Han pasado 50 años desde que Juan XXIII convocara el Concilio Vaticano II. Habría que recordar el momento, apenas 20 años después de la Segunda Guerra Mundial… Eran tiempos de amenazas y cambios gigantescos (la guerra fría, la amenaza atómica, la emancipación de razas y naciones, los procesos de liberación y lucha contra la pobreza, especialmente en América Latina…). Abundaban problemas y soñadores.
El papa Juan sintió el “urgente deber” de poner en contacto el evangelio con el mundo y de dar respuesta a los nuevos problemas del hombre, de las familias, del desarrollo, de la paz, de la cooperación internacional,… Así surgió un Concilio pastoral, dialogal, capaz de suscitar interrogantes y esperanzas. Ives Congar decía que la Constitución pastoral “Gaudium et Spes” era “la tierra prometida”.Los cristianos nos dedicamos a escrutar los “signos de los tiempos”, una preciosa provocación que nos ayudó a observar, discernir, actuar… en la conciencia clara de que Dios estaba presente en medio de la realidad humana. Frente a los profetas de desventuras, Juan XXIII propondrá el optimismo evangélico: “Los gozos y las esperanzas, las tristezas y las angustias de los hombres de nuestro tiempo, sobre todo de los pobres y de cuantos sufren, son a la vez los gozos y esperanzas, tristezas y angustias de los discípulos de Cristo. Nada hay verdaderamente humano que no encuentre eco en su corazón… La Iglesia se siente íntima y realmente solidaria del género humano y de su historia”.

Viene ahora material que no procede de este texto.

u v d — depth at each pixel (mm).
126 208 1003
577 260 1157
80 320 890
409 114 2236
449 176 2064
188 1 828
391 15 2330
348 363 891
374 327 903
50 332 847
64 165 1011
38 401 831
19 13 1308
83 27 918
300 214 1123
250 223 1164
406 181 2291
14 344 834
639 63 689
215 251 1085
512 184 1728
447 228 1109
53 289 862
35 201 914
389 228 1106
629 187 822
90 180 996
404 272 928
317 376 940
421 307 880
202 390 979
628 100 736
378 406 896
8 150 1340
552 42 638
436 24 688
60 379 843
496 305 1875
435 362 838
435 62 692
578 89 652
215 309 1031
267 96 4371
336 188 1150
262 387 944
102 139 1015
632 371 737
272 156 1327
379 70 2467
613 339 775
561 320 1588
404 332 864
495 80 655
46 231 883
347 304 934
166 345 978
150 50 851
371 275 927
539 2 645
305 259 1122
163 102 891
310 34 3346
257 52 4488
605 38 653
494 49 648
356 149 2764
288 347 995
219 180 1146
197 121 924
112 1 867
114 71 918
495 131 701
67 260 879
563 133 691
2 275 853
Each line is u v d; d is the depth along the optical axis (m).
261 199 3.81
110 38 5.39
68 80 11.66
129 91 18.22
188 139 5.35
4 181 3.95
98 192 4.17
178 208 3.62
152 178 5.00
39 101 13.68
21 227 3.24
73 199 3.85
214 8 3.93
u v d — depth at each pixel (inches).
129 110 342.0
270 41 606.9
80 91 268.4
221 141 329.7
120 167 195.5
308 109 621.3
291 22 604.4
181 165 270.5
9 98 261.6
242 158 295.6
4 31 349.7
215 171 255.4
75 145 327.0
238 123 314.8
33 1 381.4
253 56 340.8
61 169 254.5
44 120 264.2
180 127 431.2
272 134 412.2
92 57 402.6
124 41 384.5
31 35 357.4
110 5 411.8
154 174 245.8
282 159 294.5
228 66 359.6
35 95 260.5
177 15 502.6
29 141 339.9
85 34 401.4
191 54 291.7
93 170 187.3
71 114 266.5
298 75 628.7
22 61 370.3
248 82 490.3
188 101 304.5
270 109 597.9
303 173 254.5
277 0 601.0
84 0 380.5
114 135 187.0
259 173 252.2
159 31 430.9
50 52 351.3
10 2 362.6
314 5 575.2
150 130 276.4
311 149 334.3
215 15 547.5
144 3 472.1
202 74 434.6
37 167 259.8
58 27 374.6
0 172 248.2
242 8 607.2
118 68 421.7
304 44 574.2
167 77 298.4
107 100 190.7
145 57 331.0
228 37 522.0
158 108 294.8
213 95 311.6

Guste o no a los laicistas del momento ecuatoriano y a los católicos desubicados, la Iglesia está y tiene que estar metida en lo más profundo de la realidad y de la condición humana, siempre amenazada. La Iglesia sabe que cualquier compromiso revolucionario pasa necesariamente por la dignidad y la libertad del hombre. Los derechos humanos se basan en un consenso mínimo ético. La solidaridad que nace del evangelio nace del amor de Dios que se interioriza en el sufrimiento humano. La tarea de un cristiano es clara: luchar a favor de los signos de esperanza. Lo que hoy y siempre está en juego es la dignidad y la libertad de las personas y los pueblos y saber, en definitiva, si este principio ético fundamental (dignidad y libertad), es el fermento de nuestra economía, ecología, legalidad y políticas de turno.
Lamentablemente, lo que hoy prima en el horizonte ecuatoriano no es la discusión del modelo de sociedad democrática, incluyente y participativa ni el respeto a los derechos humano, ni el desarrollo constitucional como norma suprema del Estado, ni la división e independencia de poderes ni el ejercicio de las libertades… Otros intereses asumen protagonismo hasta hacer tangible lo intangibe y defender lo contrario de lo que un día se proclamó como ejemplo para el mundo. Cincuenta años después, los problemas, viejos y nuevos, siguen ahí y nos exigen capacidad crítica y protagonismo democrático que nadie debería acallar… Un ejemplo: Miguel Ángel Cabodevilla y su libro no son peligrosos. Peligrosos son aquellos que prefieren el silencio a la razón.